There is one natural law, that can be stated in the positive or negative, but must be stated as both positive and negative. (I’ve written too much on this today and don’t want to repeat myself, so I’m not going into detail.)
- Obverse: – The silver rule (Natural Law – the negative ) do not do unto others… etc.
- Reverse: – The golden rule (Natural Rights – the positive ) do unto others only what …. etc.
There is only on moral law that these two rules are derived from:
- Obverse: – negative: impose no unwanted costs upon that which others have acted to create, obtain, and inventory, whether life, kin, mate, relation, property, norm, or institution.

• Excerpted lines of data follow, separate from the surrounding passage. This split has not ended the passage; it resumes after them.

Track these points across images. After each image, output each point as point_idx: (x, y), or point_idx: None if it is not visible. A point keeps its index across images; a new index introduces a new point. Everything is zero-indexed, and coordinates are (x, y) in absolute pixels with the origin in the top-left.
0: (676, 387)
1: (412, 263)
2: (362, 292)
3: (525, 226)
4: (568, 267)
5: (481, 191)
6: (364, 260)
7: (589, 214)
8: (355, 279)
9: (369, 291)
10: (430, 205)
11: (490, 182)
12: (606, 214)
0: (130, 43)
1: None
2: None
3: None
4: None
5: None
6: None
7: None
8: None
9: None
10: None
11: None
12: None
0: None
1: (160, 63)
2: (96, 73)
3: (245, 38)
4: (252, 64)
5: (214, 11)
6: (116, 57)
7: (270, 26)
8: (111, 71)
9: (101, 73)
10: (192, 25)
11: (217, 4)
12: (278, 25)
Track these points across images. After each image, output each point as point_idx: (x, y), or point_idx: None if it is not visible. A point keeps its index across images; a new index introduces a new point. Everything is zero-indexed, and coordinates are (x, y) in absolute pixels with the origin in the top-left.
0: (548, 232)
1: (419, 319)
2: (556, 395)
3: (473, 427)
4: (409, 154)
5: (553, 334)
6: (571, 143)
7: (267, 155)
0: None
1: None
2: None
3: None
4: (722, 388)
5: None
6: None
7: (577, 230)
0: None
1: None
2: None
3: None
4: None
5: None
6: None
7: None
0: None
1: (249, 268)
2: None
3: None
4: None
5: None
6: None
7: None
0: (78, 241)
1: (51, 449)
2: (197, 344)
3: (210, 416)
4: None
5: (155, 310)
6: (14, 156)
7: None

- Reverse: – positive: limit your actions to productive, fully informed, warrantied, voluntary exchange, limited to externalities of the same criteria.
In other words: “do no harm” is the one law of human cooperation. Because harm is what causes retaliation, breaks the peace, reduces trust, increases transaction and opportunity costs, and reduces the quality of life for everyone in the vicinity as a consequence.
These laws are geographically, demographically, culturally, normatively, institutionally, traditionally, independent, and provide universal decidability in all matters of conflict, whether participants like it or not.
What differs is the only the in-group contracts in the forms of property, laws, norms, traditions, institutions, territory and monuments. But within group this rule still applies.
Ergo, you only listen to a command when its either in going to benefit you, or when ignoring or contradicting it will lead to your harm or punishment.
Otherwise, there is no connection between commands and the only necessary laws: objective morality, natural law, and natural rights. Do no harm, seek no involuntary gain.